According to FLAM website at
FLAM is 'Forces de Libération Africaines de Mauritanie' [African Liberation Forces of Mauritania].
The member card says (in French): 'FLAM is a political, non-racial, non-ethnical political organization. Any Mauritanian can be a member, without any discrimination.'
The emblem of the party is a yellow torch on a green oval. This is canting since FLAM can equally be pronounced 'flamme' [flame]. The party official newspaper is called 'Le Flambeau' [The Torch].

According to what is said on its website, the party seems to have been everything but authorized by the successive Mauritanian governments [none of them having been a model of democratic government by some standards, not to say more.] The party seems to be essentially active in exile. The party is formed by the black people to fight against the domination of the Arabs and Berbers. According to Encyclopaedia Universalis Yearbook, the 'Maures' (Moors), represent 70% of the population of Mauritania. I won't be surprised if these Moors were demographically the majority but politically the minority, a situation rather frequent in Africa. (This is only my guess, and authorized confirmation would be welcome.)

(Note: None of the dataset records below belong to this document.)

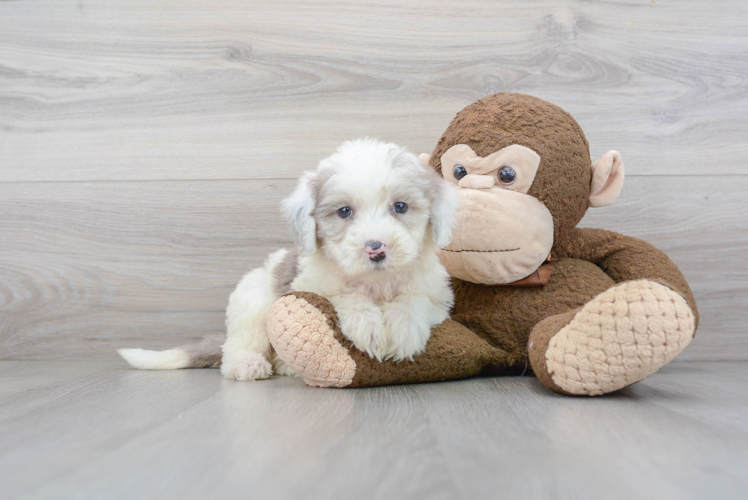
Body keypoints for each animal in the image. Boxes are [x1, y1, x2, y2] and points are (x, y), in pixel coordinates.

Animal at [118, 139, 456, 380]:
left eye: (400, 206)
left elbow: (415, 299)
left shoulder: (438, 298)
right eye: (344, 211)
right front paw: (367, 325)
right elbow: (342, 295)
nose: (376, 248)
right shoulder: (308, 285)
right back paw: (249, 365)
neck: (376, 283)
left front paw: (402, 330)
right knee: (238, 346)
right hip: (253, 301)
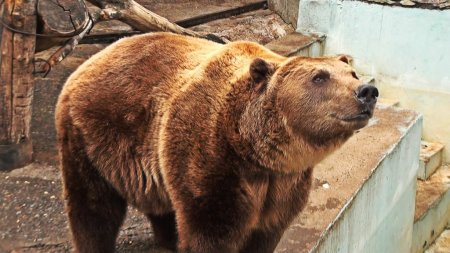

The flag of the FLAM is shown on the picture section of the FLAM website
It has three horizontal stripes. The upper one is yellow and the lower one green. The colours of the pictures are a bit weird so that the exact shades can not be safely defined. The central stripe is vertically divided black and white with two opposed triangles 'counter-coloured' in the middle. These two white and black triangles appear also on the party monogram (in the F and A letters). There seems to be a white fimbriation below the black stripe and a black one above the white stripe.
Ivan Sache, 4 February 2001

I found some info on this party in "Political Handbook of the World 1997":

FLAM = Forces de Libération Africaine de Mauritanie (African Liberation Forces of Mauritania). Organized in 1983 in opposition to what was perceived as repressive policies towards Blacks, FLAM was believed responsible for an "Oppressed Black" manifesto which in 1986 was widely distributed within Mauretania and at the nonaligned summit in Zimbabwe. Based partly in Dakar, Senegal, the group also condemned reprisals against Blacks by the Taya regime following an alleged coup attempt in 1987. Many FLAM supporters were reported to be among those who fled or were expelled to Senegal in 1989. Subsequently engaged in guerilla activity, FLAM leaders announced in July 1991 that they were suspending "armed struggle" in response to the government's general amnesty and promulgation of a new Mauritanian constitution. FLAM endorsed Ahmed Ould Daddah in the January 1992 presidential election, after which it renewed its antigovernment military campaign near the Senegalese borders. Leaders of the group stated in early 1995 that they were neither secessionists nor terrorists, reiterating their support for the establishment of a federal system that would ensure an appropriate level of Black representation in government while protecting the rights of Blacks throughout Mauretanian society.
The flag at is slightly different from the one Ivan sent: the middle stripe is completely countercharged black and white. [This is the flag image shown above. Ed.]
Jarig Bakker, 5 February 2001

Other Flags in Mauritania

Other flags reported in use in Mauritania are few: the flag of the Frente Popular por la Liberación del Sahara that was formed by Mauritanians with the objective of annexion of Sahara to Mauritania, and the flag that seems to be from Tokeleur people (non-muslim people in the South of Mauritania). Jose Luis Cepero believes that the Senegalese in Mauritania (or their organization) use flags of their own, but their design is unknown.